A pintura “Sol Poente”, de Tarsila do Amaral, gerou controvérsias após sua aparição na residência do ex-presidente do Itaú, Roberto Setubal. Avaliada em R$ 250 milhões, a obra está envolvida em um litígio judicial que questiona sua verdadeira propriedade, atualmente atribuída a Geneviève Boghici. A situação se intensificou após uma postagem nas redes sociais de uma ex-esposa de Setubal, que mostrava o quadro em sua casa, levando a especulações sobre uma potencial venda.

A obra pertence à viúva de Jean Boghici, um renomado colecionador de arte no Brasil, e faz parte de um inventário relacionado à herança do colecionador. Geneviève Boghici, que afirmou que a pintura está sob sua posse, enfrenta desafios legais para manter o quadro, que não pode ser vendido ou exposto sem autorização judicial.
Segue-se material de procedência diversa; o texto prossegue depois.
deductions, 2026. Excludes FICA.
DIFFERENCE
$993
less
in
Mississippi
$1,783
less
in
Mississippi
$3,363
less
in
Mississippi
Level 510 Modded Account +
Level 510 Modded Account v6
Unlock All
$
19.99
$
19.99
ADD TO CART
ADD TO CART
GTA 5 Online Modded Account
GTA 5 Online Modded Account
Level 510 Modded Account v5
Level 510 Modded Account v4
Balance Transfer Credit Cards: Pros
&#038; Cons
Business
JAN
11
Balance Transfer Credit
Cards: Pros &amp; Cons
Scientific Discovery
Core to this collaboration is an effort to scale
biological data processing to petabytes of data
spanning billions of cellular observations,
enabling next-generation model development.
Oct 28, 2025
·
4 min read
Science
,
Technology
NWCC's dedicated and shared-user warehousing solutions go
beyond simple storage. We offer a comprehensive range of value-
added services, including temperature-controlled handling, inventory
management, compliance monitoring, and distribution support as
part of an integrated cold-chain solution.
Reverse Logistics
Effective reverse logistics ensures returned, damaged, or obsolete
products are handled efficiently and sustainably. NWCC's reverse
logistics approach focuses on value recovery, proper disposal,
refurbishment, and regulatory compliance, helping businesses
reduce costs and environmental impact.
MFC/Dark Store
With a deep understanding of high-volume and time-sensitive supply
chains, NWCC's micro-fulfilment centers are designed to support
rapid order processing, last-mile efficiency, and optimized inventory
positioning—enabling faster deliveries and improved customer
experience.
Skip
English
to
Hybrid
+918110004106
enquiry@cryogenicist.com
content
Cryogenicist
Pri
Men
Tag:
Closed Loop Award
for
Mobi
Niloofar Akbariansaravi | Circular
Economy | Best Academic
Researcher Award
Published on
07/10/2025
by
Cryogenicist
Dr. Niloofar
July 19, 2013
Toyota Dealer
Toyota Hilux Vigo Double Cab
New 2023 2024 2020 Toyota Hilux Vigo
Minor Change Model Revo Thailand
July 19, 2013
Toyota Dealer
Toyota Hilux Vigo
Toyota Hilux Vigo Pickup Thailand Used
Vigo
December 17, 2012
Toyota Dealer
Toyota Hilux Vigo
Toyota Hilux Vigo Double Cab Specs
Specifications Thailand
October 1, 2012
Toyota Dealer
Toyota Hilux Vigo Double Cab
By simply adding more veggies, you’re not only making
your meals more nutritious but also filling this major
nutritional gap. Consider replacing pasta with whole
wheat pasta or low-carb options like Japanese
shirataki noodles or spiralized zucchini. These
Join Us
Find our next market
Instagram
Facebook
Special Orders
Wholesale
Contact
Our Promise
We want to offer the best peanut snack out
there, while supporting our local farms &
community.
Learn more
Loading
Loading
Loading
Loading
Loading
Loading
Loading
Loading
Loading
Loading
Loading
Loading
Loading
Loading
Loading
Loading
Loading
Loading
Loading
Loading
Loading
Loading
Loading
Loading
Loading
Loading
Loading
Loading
A confusão se intensificou após alegações de que o quadro poderia ter sido editado digitalmente em uma postagem que rapidamente foi removida.

Os desdobramentos dessa disputa por herança têm implicações significativas, não apenas para a família Boghici, mas também para o mercado de arte brasileiro. A situação evidencia a necessidade de clareza nas questões de propriedade e herança em casos de alto valor, que frequentemente atraem atenção pública. O futuro do quadro e sua exposição permanecem incertos enquanto a Justiça busca resolver a contenda.